Татьяна Алексѣевна мечтательно улыбалась, а Глафира Осиповна дѣлала видъ, что нисколько не сомнѣвается въ будущихъ богатствахъ семьи Шишкиныхъ. Она сочувственно вздыхала и выпытывала у разболтавшихся женщинъ всѣ ихъ предположенія и планы на близкое счастливое будущее.
Наконецъ настало время, когда мечты должны были стать дѣйствительностью: Платонъ кончилъ курсъ и написалъ матери, что ѣдетъ въ Ветелки. Разомъ оживился домикъ Татьяны Алексѣевны; испуганная Матрена металась изъ угла въ уголъ, стараясь угодить господамъ, а тѣ на перебой давали ей одно приказаніе за другимъ: надо было вымыть полы, перетереть окна, починить, погладить… Татьяна Алексѣевна и Ольга, обѣ принаряженныя, какъ въ праздникъ, только ходили по комнатамъ, отрывали Матрену отъ одного дѣла, чтобы дать ей другое и поминутно подбѣгали къ окну, прислушиваясь къ шуму всякой проѣзжающей телѣги. Платонъ не назначилъ дня своего пріѣзда, его можно было ждать всякую минуту, и Глафира Осиповна цѣлыми днями не выходила изъ дома Шишкиныхъ: ей хотѣлось первой увидать пріѣзжаго, чтобы потомъ разсказывать свои впечатлѣнія по селу.
— А что, Глафира Осиповна, — безпокоилась Татьяна Алексѣевна, — какъ вы думаете, достанетъ ли Платоша на станціи какой-нибудь экипажъ? Не въ телѣгѣ же ему трястись пятнадцать верстъ!
— Боже упаси! — махала руками Глафира Осиповна. — Тамъ у Чиркина тарантасикъ есть; тарантасикъ возьметъ. Какъ можно въ телѣгѣ!

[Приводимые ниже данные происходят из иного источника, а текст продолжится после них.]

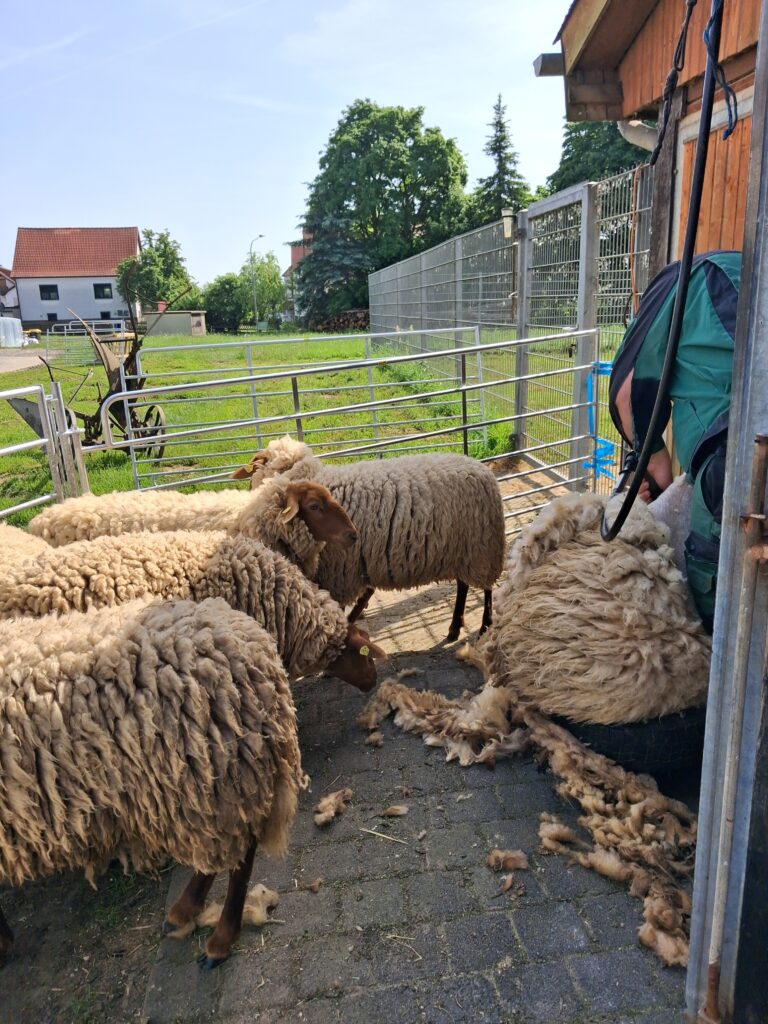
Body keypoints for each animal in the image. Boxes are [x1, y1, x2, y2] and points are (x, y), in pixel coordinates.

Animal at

— Не простой какой-нибудь! — самодовольно замѣчала Татьяна Алексѣевна. — Вы думаете, какъ? У него противъ всѣхъ товарищей отличіе, — съ отличіемъ кончилъ.
Ольга прихорашивалась передъ зеркаломъ и думала только объ одномъ: скоро ли Платоша увезетъ ихъ въ городъ. Она боялась, что братъ пожелаетъ отдохнуть и первый годъ заживется въ деревнѣ.
Цѣлыхъ три дня длились ожиданія, а Платона все еще не было; наконецъ, въ одинъ вечеръ, когда всѣ три женщины пили чай въ зальцѣ, Ольгѣ послышалось будто кто-то быстро вбѣжалъ на крыльцо и вошелъ въ прихожую: она лѣниво поднялась съ мѣста, чтобы посмотрѣть, кто вошелъ, но дверь зальца отворилась и на порогѣ ея показался Платонъ. Татьяна Алексѣевна и Ольга сразу узнали его: средняго роста, худошавый, съ блѣднымъ лицомъ и маленькой бородкой клиномъ, онъ глядѣлъ на нихъ близорукими, немного прищуренными глазами, а губы его улыбались и придавали лицу выраженіе нѣжной, сосредоточенной радости.